## Written exercise 1
Convert the darktable rows of before-and-after edits, below the page on emulation, into a numbered list with one line per item. Skip blank lines, and leave out the picture placeholders.

--- Start Selected passage ---

I Was Reincarnated as a 6502 CPU After Accidentally Emulating Myself (Now I Have Trust Issues)

$ hexdump -C What_Is_Emulation

The process of recreating one computer system, device, or software environment on another system

  • Recreating the hardware behavior of another machine
  • Translating instruction meant for original system into ones your current system understands
  • Lets softwares (eg, games, operating systems) run as if they were on their native platform
whyiemulate
? How is Emulation different from Simulation
Type Description Example
Emulator Mimics the actual hardware behavior. High accuracy. QEMU
Simulator Models behavior or logic, not necessarily the hardware. Approximate accuracy. Matlab & Simulink

My First Emulator

  • First emulator: John GBA (Android)
  • Played Pokémon Emerald extensively.
  • Over-leveled Swampert (Level 90+).
  • Could defeat Ice-types with just Muddy Water!

Key Features of John GBA

  • Legal
  • Save States
  • Fast Forward
  • Dropbox Sync
  • Cheat Codes

How to emulate?

  • An emulator has to be designed taking in accounts for the internal architecture of the computer.
  • All modern computers are based on von neumann architectures, i.e., a bus connected to CPU, memory and other devices. A bus is bunch of electric line that help in connecting.
  • whyiemulate

CPU emulation

  • A big problem is the CPUs, memory devices, sound devices, etc. all work in parallel, but almost all emulators use to be implemented for monoprocessor machines so devices cannot be emulated in parallel.
  • 
    // Fetch-decode-execute loop
    while (run) {
        executeCPU(cycles_to_execute);   // Simulated CPU: fetch, decode, execute
        generateInterrupts();            // Simulate hardware interrupts
        emulateGraphics();               // Simulate graphics processor
        emulateSound();                  // Simulate sound hardware
        emulateOtherSoftware();          // Simulate other software
        timeSynchronization();          // Keep emulator speed real-time
    }
    
  • The CPU is the core of the emulation and it is used to mark the time of the emulation. Many computers have hardware which introduce time into their system (for example timers and interrupts driven by timers), but the main method to know about the time in a computer is the same executed instruction time in the CPU (counting the CPU cycles). That is the way the emulator main loop takes into account the time.

--- End Selected passage ---
--- Start Exercise materials ---

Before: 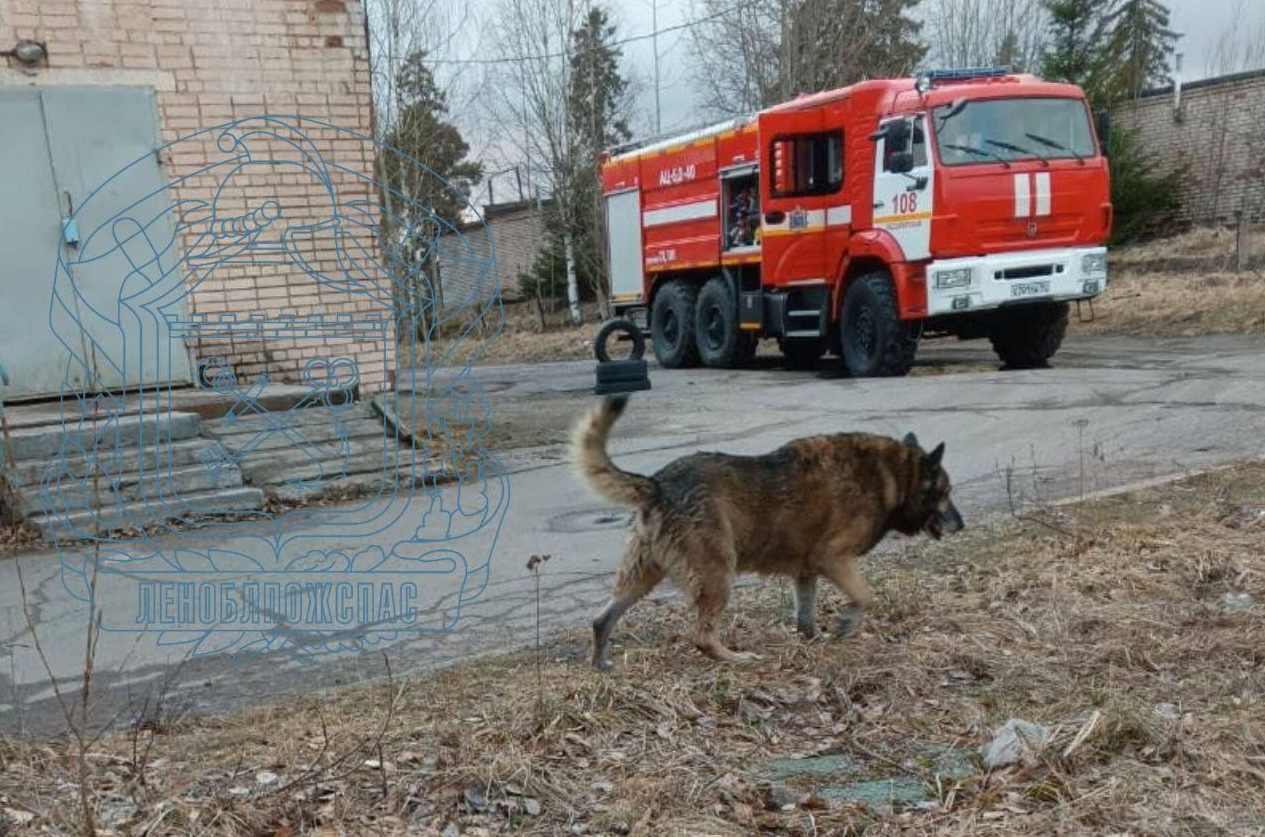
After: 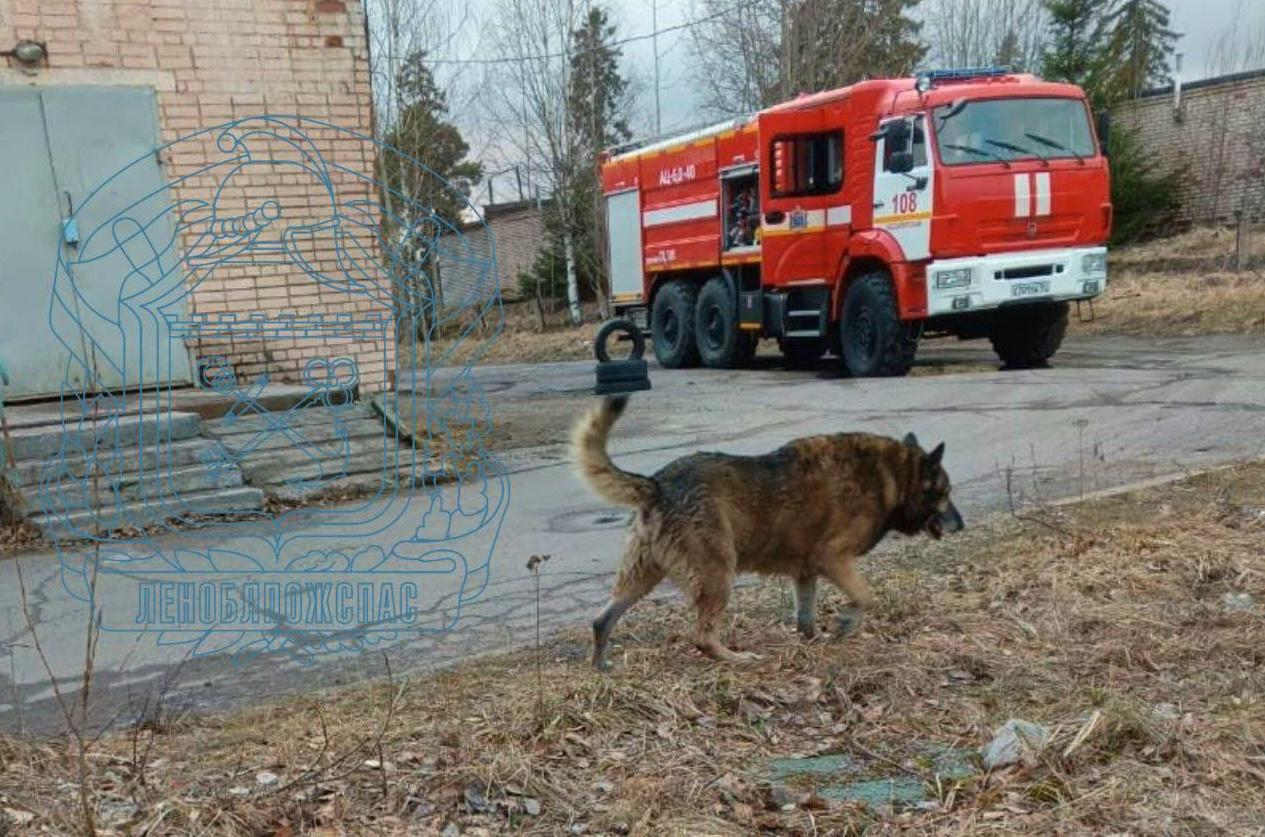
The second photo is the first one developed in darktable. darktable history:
velvia: on, module defaults
white balance: red 1.009, blue 0.985
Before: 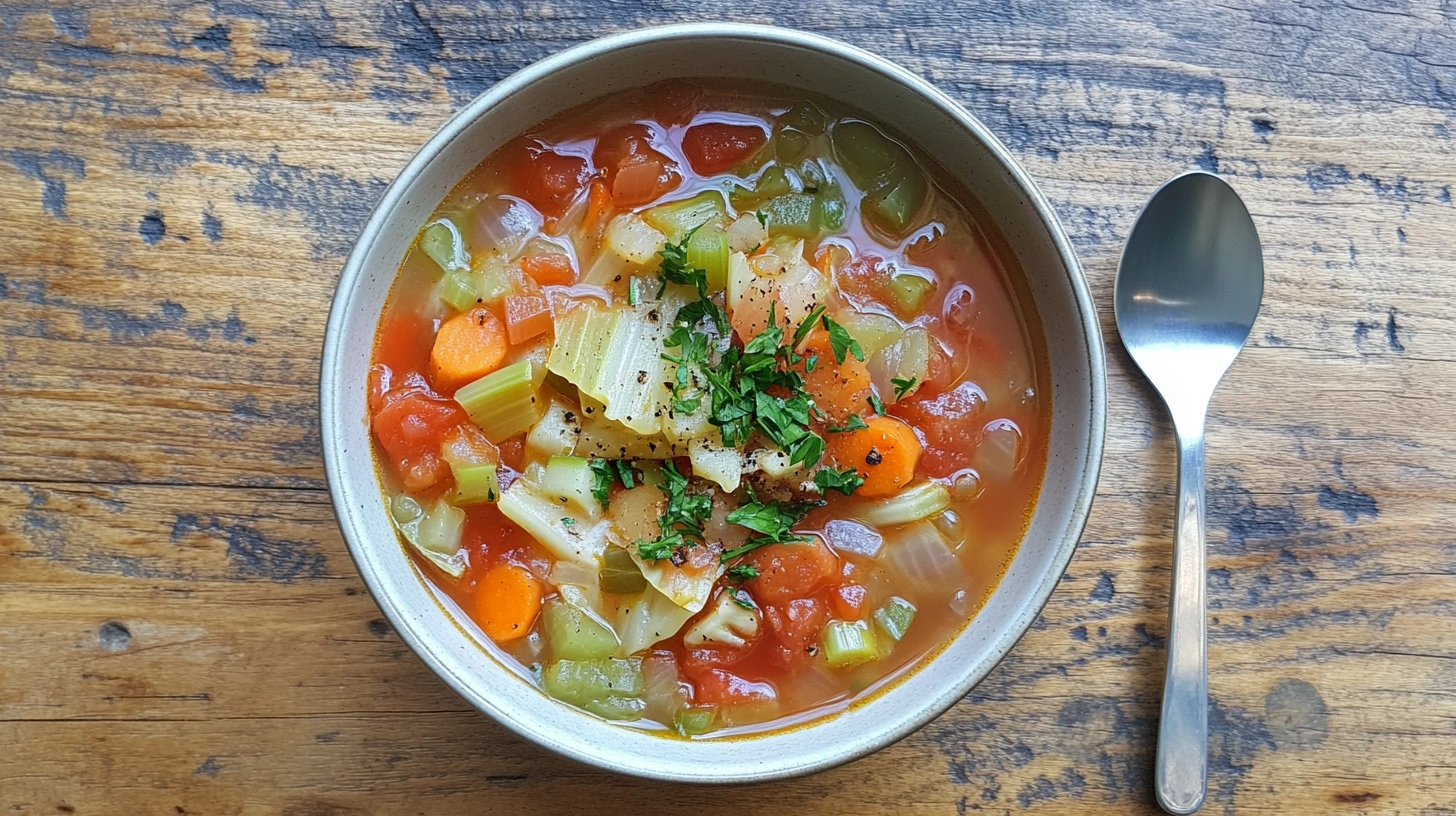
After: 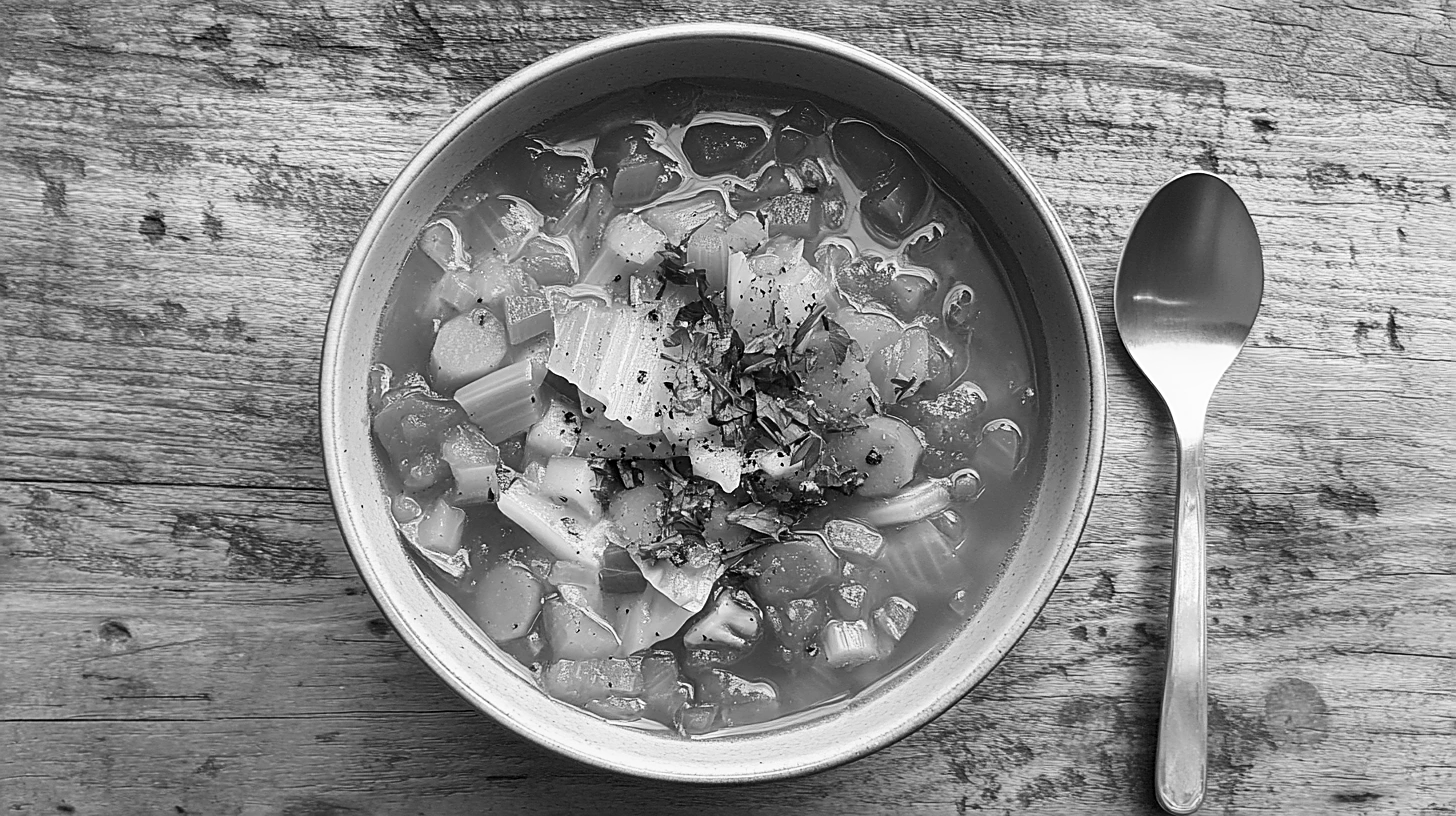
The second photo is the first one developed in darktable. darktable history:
sharpen: on, module defaults
contrast brightness saturation: contrast 0.15, brightness -0.01, saturation 0.1
monochrome: a 16.06, b 15.48, size 1
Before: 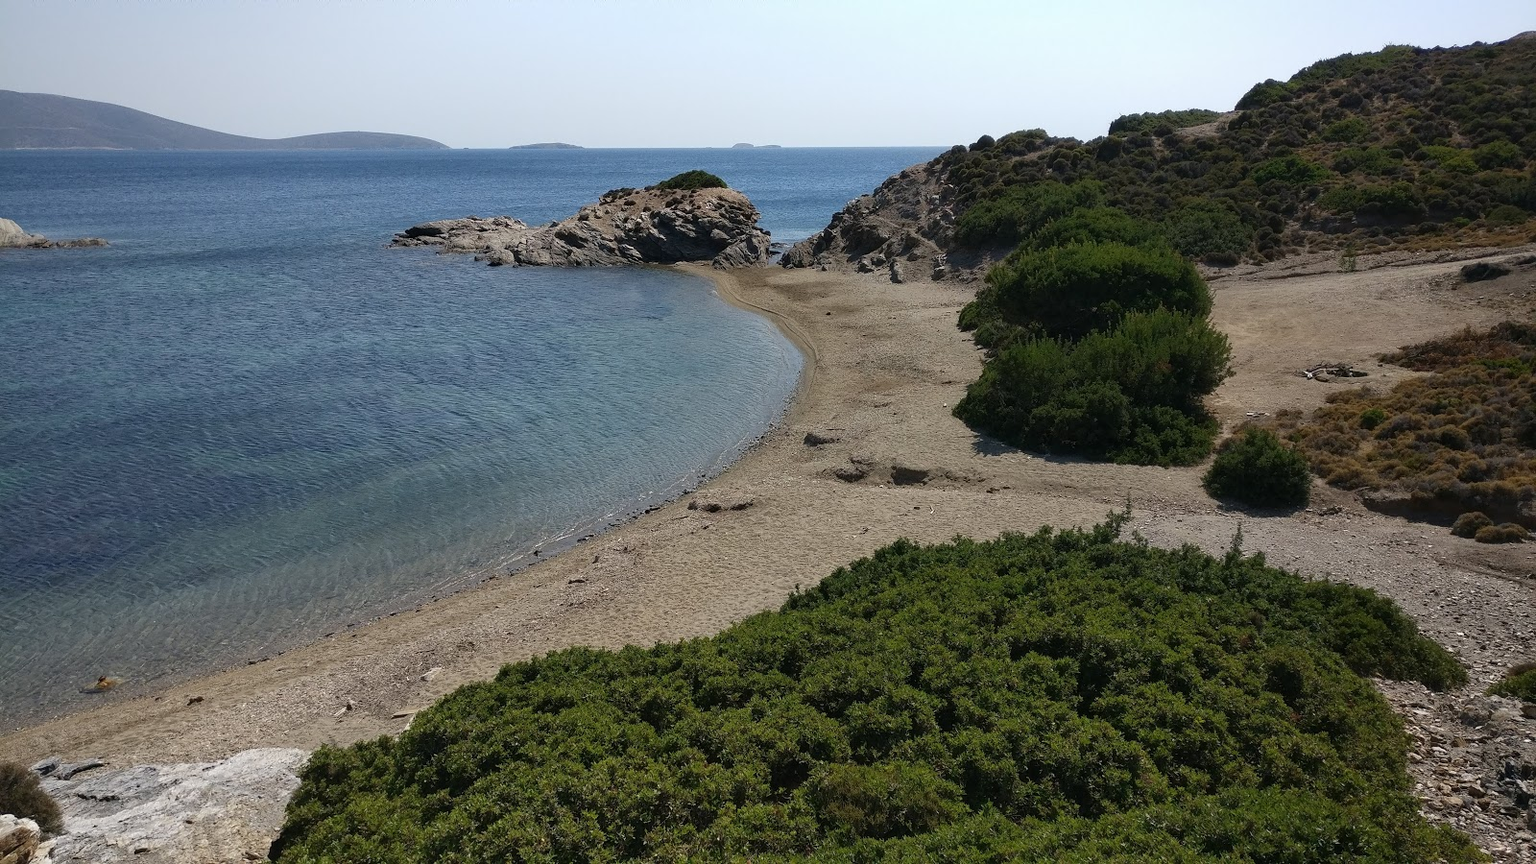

--- End Exercise materials ---

## Written exercise 2
According to the emulation page above, which component is used to mark the time of the emulation?

## Worked answer 1
1. Before: 
2. After: 
3. The second photo is the first one developed in darktable. darktable history:
4. velvia: on, module defaults
5. white balance: red 1.009, blue 0.985
6. Before: 
7. After: 
8. The second photo is the first one developed in darktable. darktable history:
9. sharpen: on, module defaults
10. contrast brightness saturation: contrast 0.15, brightness -0.01, saturation 0.1
11. monochrome: a 16.06, b 15.48, size 1
12. Before: 

## Worked answer 2
The CPU.